Żałuję że przechodziłem ten dodatek jako 1-szy (na 8 lv). Cholernie ciężko się walczyło z tunelowcami i szponami śmierci. Trza mieć potężną naukę ścisłą i naprawę żeby to przejść
Ale ważne że dodatek jest długi
8.5/10
Moja Ocena 2.5
Moim skromnym zdaniem najsłabszy dodatek jakikolwiek wyszedł do serii Fallout. Krutka mająca strasznie liniowy charakter, a Ed-E i Ulysses to jedyne rozumne NPC z którymi można wejść w interakcje nie związaną z wymianą ołowiu . Reszta to gry to niekończąca się walka i przedzieranie się do antagonisty. Innym denerwującym mankamentem jest skrypt wychodzenia Tunelowców ze szczelin. Do póki nie wyjdą całe i sobie nie warkną są nietykalne, a dodam że trzy sztuki tego stworzenia to już śmiertelne zagrożenie. Z plusów człowiek czuje naprawdę ulgę gdy wróci na beztroską Mojave. Poznajemy historie ED-E i jego podróży do Navarro ( twórcy w dodatku zrobili z niego naszego prywatnego R2-D2) No i ciężki wybór moralny pod koniec decydujący o losie wielu . Jednak osobiście liczyłem na jakieś bardziej spektakularne zwieńczenie wszystkich dodatków i w ostatecznym rozrachunku uważam to DLC za bardzo słabe.
Dziwny dodatek ale mi przypadł do gustu. Dobrze jednak, że nie był dłuższy bo przy takiej formule rozgrywki mógłby wtedy zacząć się nudzić.
Zalety:
1. Charyzmatyczny i nietuzinkowy antagonista który ma z naszą postacią prywatne porachunki. Lubię takie osobiste historie a ta była lepsza niż nasze przygody z Bennym z podstawki.

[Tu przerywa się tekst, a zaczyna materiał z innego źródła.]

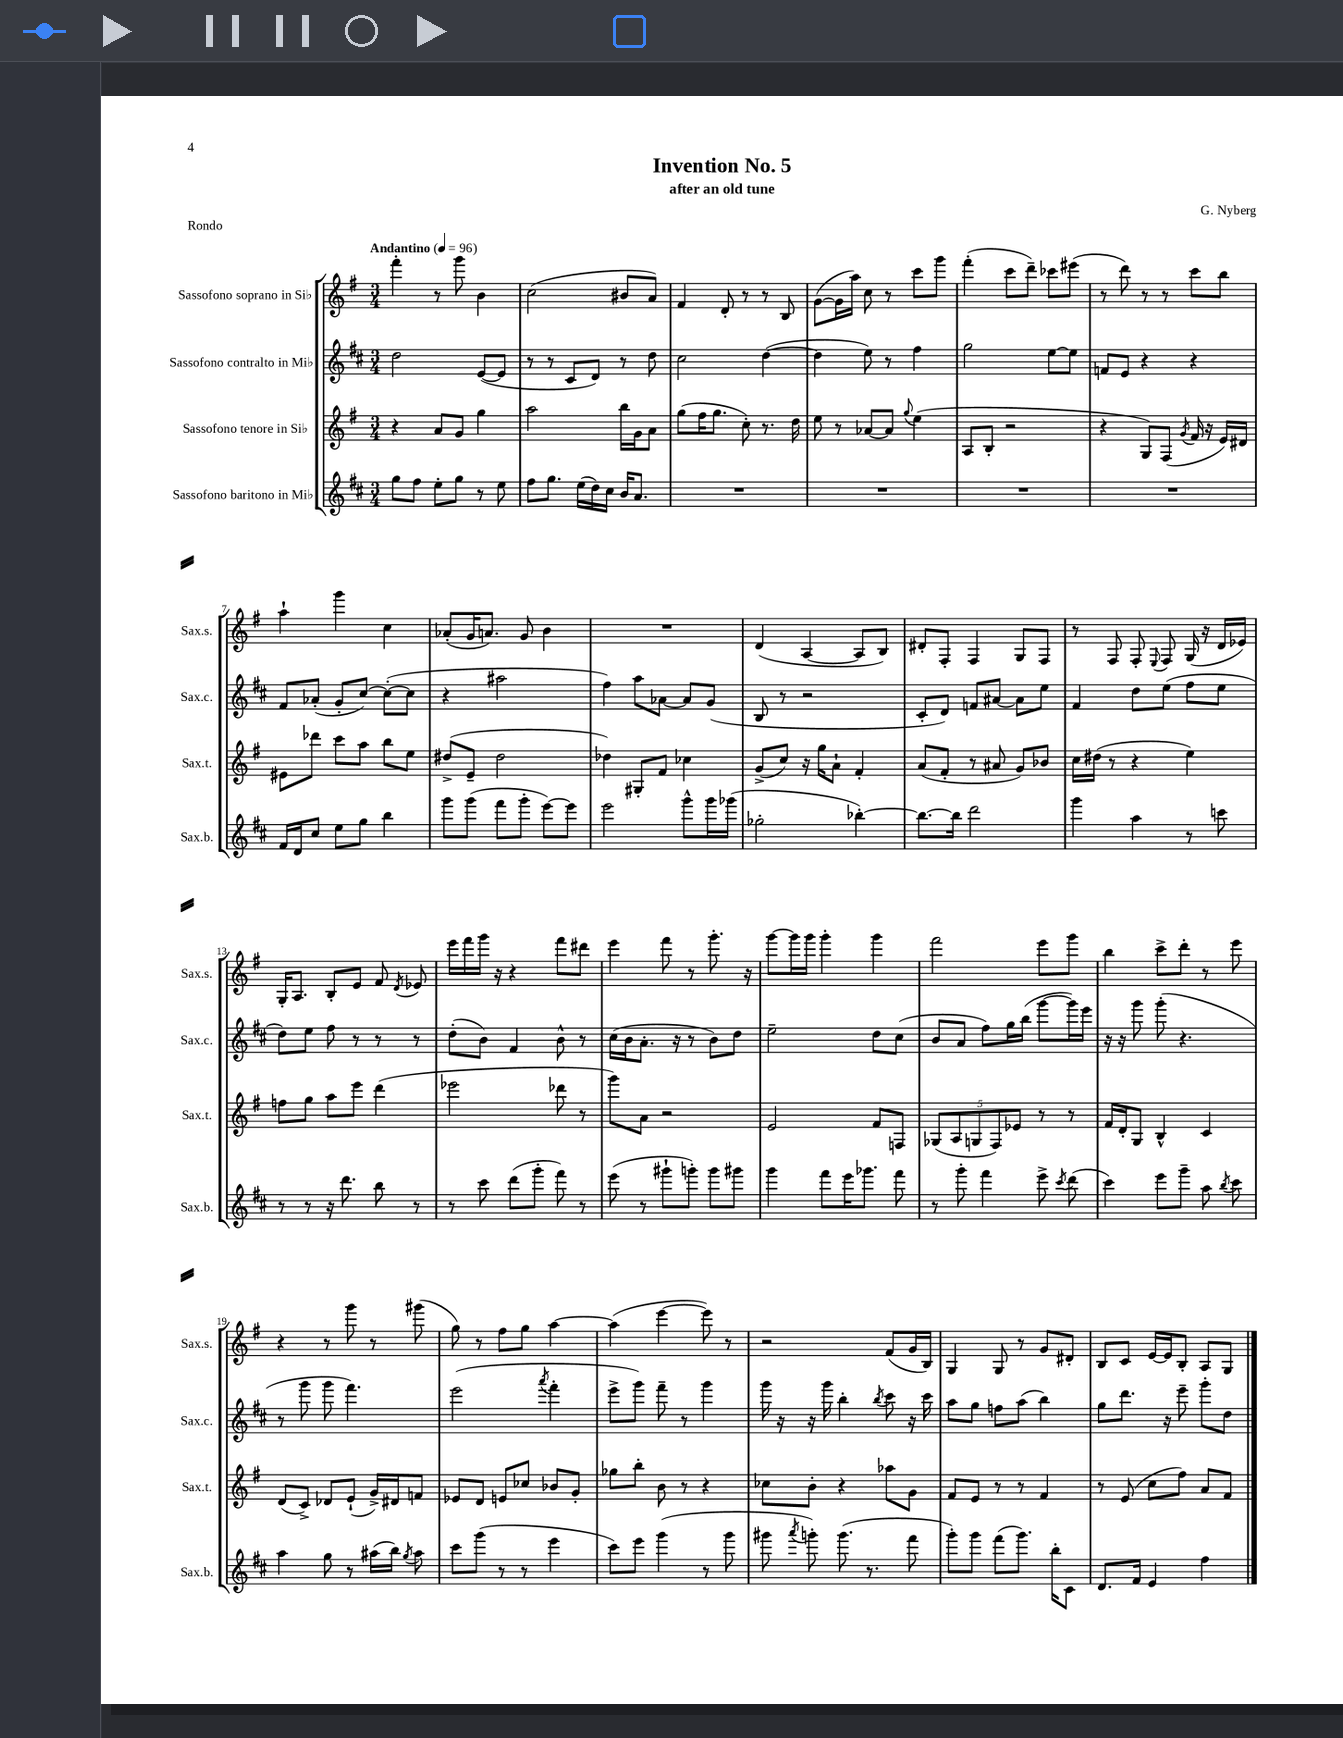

**kern	**kern	**kern	**kern
*part4	*part3	*part2	*part1
*staff4	*staff3	*staff2	*staff1
*I"Sassofono baritono in Mi♭	*I"Sassofono tenore in Si♭	*I"Sassofono contralto in Mi♭	*I"Sassofono soprano in Si♭
*I'Sax.b.	*I'Sax.t.	*I'Sax.c.	*I'Sax.s.
*clefG2	*clefG2	*clefG2	*clefG2
*k[f#c#]	*k[f#]	*k[f#c#]	*k[f#]
*M3/4	*M3/4	*M3/4	*M3/4
*MM96	*MM96	*MM96	*MM96
=1	=1	=1	=1
!	!	!	!LO:TX:a:B:t=Andantino
8gg\L	4r	2dd\	4fff#'\
8ff#\J	.	.	.
8ee'\L	8a/L	.	8r
8gg\J	8g/J	.	8ggg\
8r	4gg\	([8e/L	4b\
8ee\	.	8e/J]	.
=2	=2	=2	=2
8ff#\L	2aa\	8r	(2cc\
8.gg\J	.	8r	.
.	.	8c#/L	.
(16ee\LL	.	.	.
16dd\)	.	8d/J)	.
16cc#\JJ	.	.	.
16b/KL	16bb\LL	8r	8b#X/L
8.a/J	16g\J	.	.
.	8a\J	8dd\	8a/J)
=3	=3	=3	=3
2.r	(8gg\L	2cc#\	4f#/
.	16ff#\K	.	.
.	8.gg\J	.	.
.	.	.	8d'/
.	8cc'\)	.	8r
.	8.r	([4dd\	8r
.	.	.	8B/
.	16dd\	.	.
=4	=4	=4	=4
2.r	8ee\	4dd\]	([8g\L
.	8r	.	16g\L]
.	.	.	16aa\JJ)
.	[8a-X/L	8ee\)	8cc\
.	8a-/J]	8r	8r
.	8qqgg/	.	.
.	(4ee\	4ff#\	8ccc\L
.	.	.	8ggg\J
=5	=5	=5	=5
2.r	8A/L	2gg\	(4fff#'\
.	8B'/J	.	.
.	2r	.	8ccc\L
.	.	.	8ddd~\J)
.	.	[8ee\L	8ccc-X\L
.	.	8ee\J]	(8eee#X\J
=6	=6	=6	=6
2.r	4r	8fn/L	8r
.	.	8e/J	8ddd\)
.	8G/L)	4r	8r
.	(8F#/J	.	8r
.	8qg/	.	.
.	16f#/	4r	8ccc\L
.	16r	.	.
.	16e/LL)	.	8bb\J
.	16d#X/JJ	.	.
!!LO:LB:g=z
=7	=7	=7	=7
16f#/LL	8e#X\L	8f#/L	4aa`\
16d/J	.	.	.
8cc#/J	8ddd-X\J	(8a-X'/J	.
8ee\L	8ccc\L	8g'/L	4ggg\
8gg\J	8aa\J	[8cc#/J)	.
4bb\	8bb\L	(8cc#'\L_	4cc\
.	8ee\J	8cc#\J]	.
=8	=8	=8	=8
8ggg\L	(8dd#X^/L	4r	(8a-X'/L
(8ggg\J	8e~/J	.	16g/K
.	.	.	8.an/J)
8fff#\L	2dd#\	2aa#X\	.
8ggg'\J	.	.	8g/
[8eee\L)	.	.	4b\
8eee\J]	.	.	.
=9	=9	=9	=9
2eee\	4dd-X\)	4ff#\)	2.r
.	8G#X'/L	8aa\L	.
.	8f#/J	[8a-X\J	.
8ggg^^\L	4cc-X\	8a-/L]	.
16ggg\L	.	(8g/J	.
(16ggg-X\JJ	.	.	.
=10	=10	=10	=10
2gg-X'\	(8g^/L	8B/	(4d/
.	8cc/J)	8r	.
.	16r	2r	[4A/
.	16gg\KL	.	.
.	8a`\J	.	.
[4bb-X'\)	4f#'/	.	8A/L]
.	.	.	8B/J)
=11	=11	=11	=11
8.bb-\L_	(8a/L	8c#'/L	8d#X'/L
.	8f#'/J	8d/J)	8F#'/J
16bb-\Jk]	.	.	.
2ddd\	8r	8fn/L	4F#/
.	8a#X/	[8a#X/J	.
.	8g/L)	8a#\L]	8G/L
.	8b-X/J	8ee\J	8F#/J
=12	=12	=12	=12
4ggg\	16cc\LL	4f#/	8r
.	(16dd#X\JJ	.	.
.	8r	.	8F#/
4aa\	4r	8dd\L	8F#'/
.	.	.	8qqE/
.	.	(8ee\J	8F#/
8r	4ee\)	8ff#\L	(16G/
.	.	.	16r
8cccn\	.	8ee\J	16d/LL
.	.	.	16e-X/JJ)
!!LO:LB:g=z
=13	=13	=13	=13
8r	8ffn\L	8dd\L)	16G'/KL
.	.	.	8.A/J
8r	8gg\J	8ee\J	.
16r	8aa\L	8ff#\	8B'/L
8.ddd\	.	.	.
.	8eee\J	8r	8e/J
8bb\	(4ddd\	8r	8f#/
.	.	.	8qd/
8r	.	8r	8e-X/
=14	=14	=14	=14
8r	2eee-X\	(8dd'\L	16eee\LL
.	.	.	16fff#\
8ccc#\	.	8b\J)	16ggg\JJ
.	.	.	16r
(8ddd\L	.	4f#/	4r
8ggg'\J	.	.	.
8fff#\)	8ddd-X\	8b^^\	8fff#\L
8r	8r	8r	8ddd#X\J
=15	=15	=15	=15
(8eee\	8ggg\L)	(16cc#\LL	4eee\
.	.	16b\J	.
8r	8a\J	8.a'\J	.
8ggg#X`\L	2r	.	8fff#\
.	.	16r	.
8gggn'\J)	.	8r	8r
8ggg\L	.	8b\L)	8.ggg'\
8ggg#X\J	.	8dd\J	.
.	.	.	16r
=16	=16	=16	=16
4ggg\	2e/	2ee~\	[8ggg\L
.	.	.	16ggg\L]
.	.	.	16ggg\JJ
8fff#\L	.	.	4ggg'\
16eee\K	.	.	.
8.ggg-X\J	.	.	.
.	8f#/L	8dd\L	4ggg\
8fff#\	8Fn/J	(8cc#\J	.
=17	=17	=17	=17
8r	(10G-X/L	8b/L	2fff#\
.	10A/	.	.
8ggg'\	.	8a/J	.
.	10Gn/	.	.
4fff#\	.	8ff#\L)	.
.	10F#/)	.	.
.	.	16gg\L	.
.	10e-X/J	.	.
.	.	(16bb\JJ	.
8eee^\	8r	[8ggg\L	8eee\L
8qccc#/	.	.	.
(8ddd\	8r	16ggg\L])	8ggg\J
.	.	16eee\JJ	.
=18	=18	=18	=18
4ccc#\)	16f#/LL	16r	4bb\
.	16d'/J	16r	.
.	8G/J	8ggg\	.
8eee\L	4B^^/	(8ggg'\	8ccc^\L
8ggg~\J	.	4.r	8ddd'\J
8aa\	4c/	.	8r
8qbb/	.	.	.
8ccc#\	.	.	8eee\
!!LO:LB:g=z
=19	=19	=19	=19
4aa\	(8d/L	8r	4r
.	8c^/J)	8ggg\	.
8gg\	8d-X/L	8ggg\	8r
8r	(8e`/J	4.fff#\)	8ggg\
(16aa#X\LL	16g^/LL)	.	8r
16bb\JJ)	16d#X/J	.	.
8qgg/	.	.	.
8aa#\	8fn/J	.	(8ggg#X\
=20	=20	=20	=20
8ccc#\L	8e-X/L	(2eee\	8gg\)
(8ggg\J	8d/J	.	8r
8r	8en/L	.	8ff#\L
8r	8cc-X/J	.	8gg\J
.	.	8qaaa/	.
4eee\	8b-X/L	4fff#'\	[4aa\
.	8g'/J	.	.
=21	=21	=21	=21
8ccc#\L)	8gg-X\L	8eee^\L	(4aa\]
8eee\J	8bb'\J	8ggg\J)	.
(4ggg\	8b\	8fff#~\	[4eee\
.	8r	8r	.
8r	4r	4ggg\	8eee\])
8ggg\	.	.	8r
=22	=22	=22	=22
8ggg#X\	8cc-X\L	16ggg\	2r
.	.	16r	.
8qaaa/	.	.	.
8gggn'\)	8b'\J	16r	.
.	.	16ggg\	.
(8.ggg\	4r	4bb'\	.
8.r	.	.	.
.	.	8qbb/	.
.	8aa-X\L	8ccc#\	(8f#/L
8fff#\	8g\J	16r	16g/L
.	.	16ccc#\	16B/JJ)
=23	=23	=23	=23
8ggg'\L)	8f#/L	8aa\L	4G/
8ggg\J	8e/J	8gg\J	.
(8fff#\L	8r	8ffn\L	8G/
8.ggg\J)	8r	(8aa\J	8r
.	4f#/	4bb\)	8g/L
16bb'\KL	.	.	.
8c#\J	.	.	8d#X'/J
=24	=24	=24	=24
8.d/L	8r	8gg\L	8B/L
.	(8e/	8.ddd\J	8c/J
16f#/Jk	.	.	.
4e/	8cc\L	.	[16e/LL
.	.	16r	16e/J]
.	8ff#\J)	8eee~\	8B'/J
4ff#\	8a/L	8ggg'\L	8A/L
.	8f#/J	8dd\J	8G/J
==	==	==	==
*-	*-	*-	*-
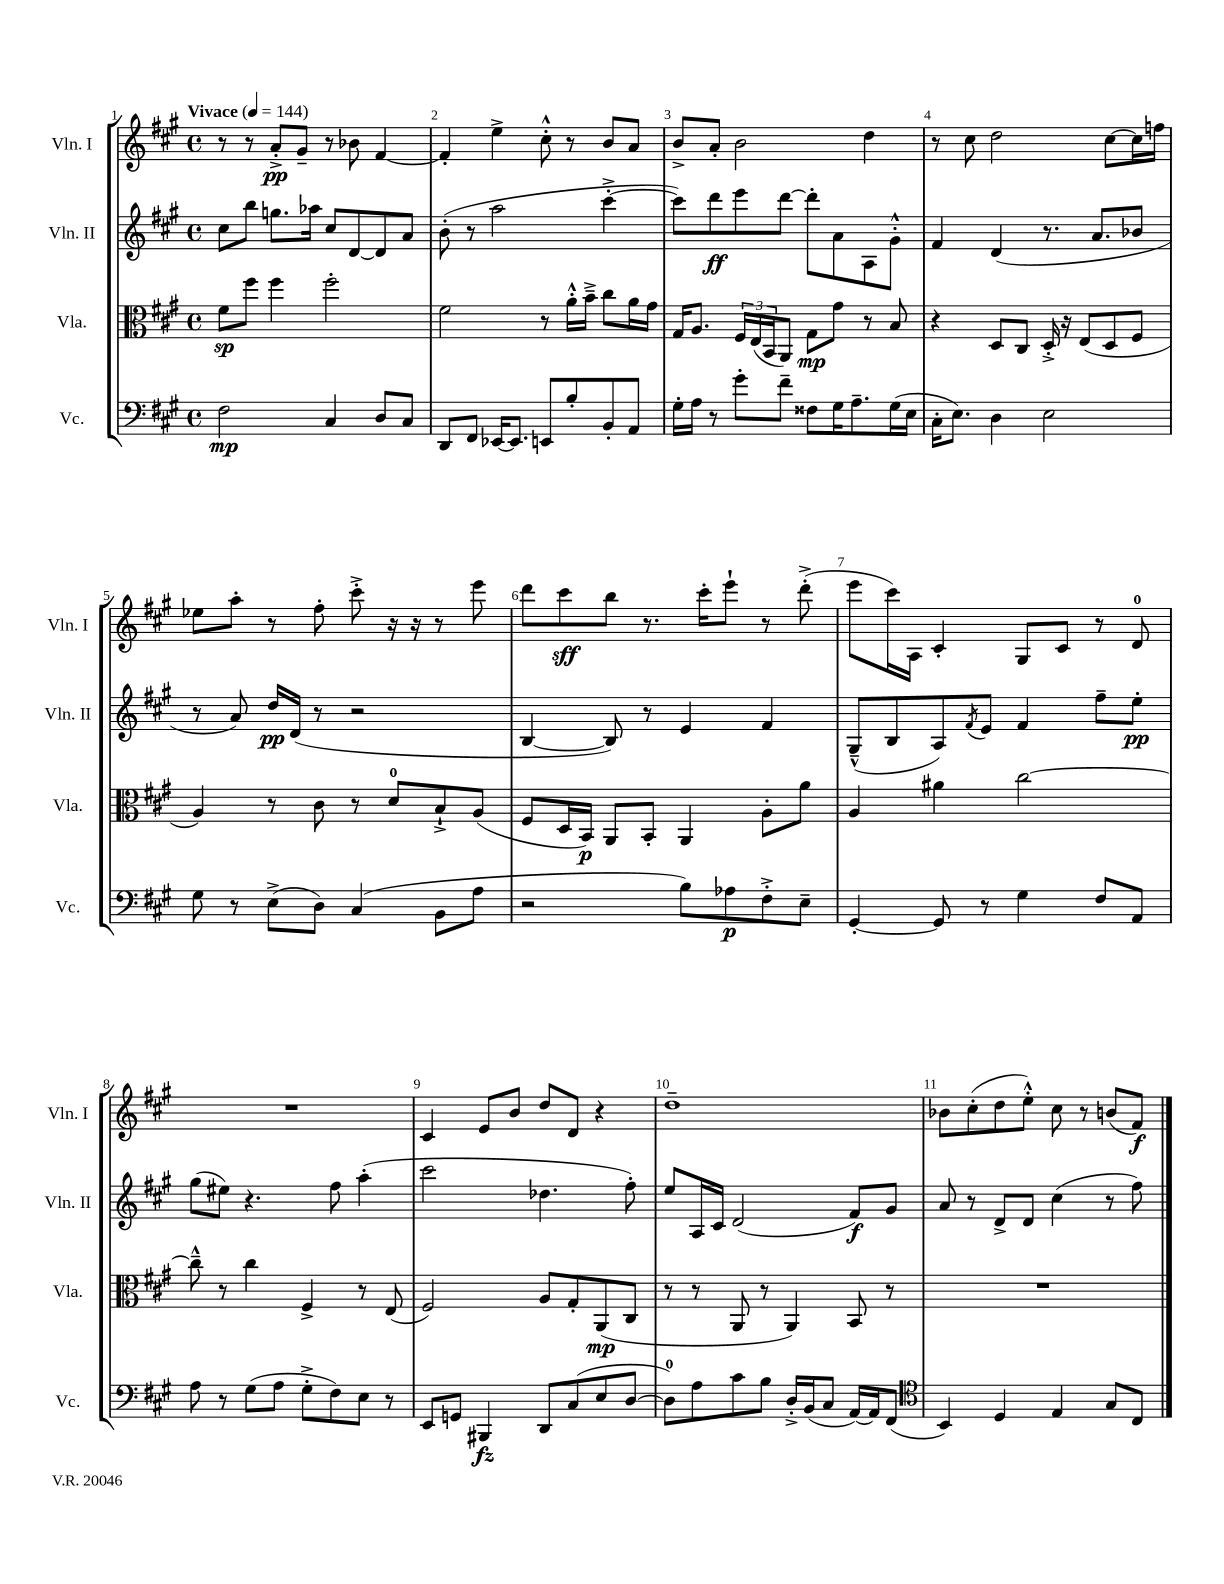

2. Formuła rozgrywki czyli jedna długa droga którą musimy przebyć, pokonując po drodze licznych przeciwników i co jakiś czas dowiadując się więcej o antagoniście, historii lokacji i naszej roli w pewnych wydarzeniach. Nie ma właściwie zadań pobocznych, skupiamy się tylko na jednym wątku.
3. Decyzja którą podejmujemy na na koniec dodatku i która ma swoją wagę. Nawet wpływa na świat podstawki.
Wady:
1. Trochę za dużo walki w stosunku do rozmów czy eksploracji.
Podobny trochę do dodatku Anchorage z trójki. Też liniowy, nastawiony głównie na strzelanie. Oczywiście jest lepszy, bo chociaż postarali się o jakąś warstwę fabularną a także o niespodziewany koniec, który może zaingerować w pustynię Mojave.
Ale i tak takie bezmyślne strzelanie nie pasuje do świata Fallouta. A tym bardziej jak co chwila pojawia się przed tobą jakiś wkurzający lub potężny przeciwnik. Szponów śmierci jest tu chyba więcej jak w podstawce, tunelowce są nie do trafienia, a ostatni boss jest powalony nawet jeśli ma się poziom postaci zalecany do ogrania dodatku.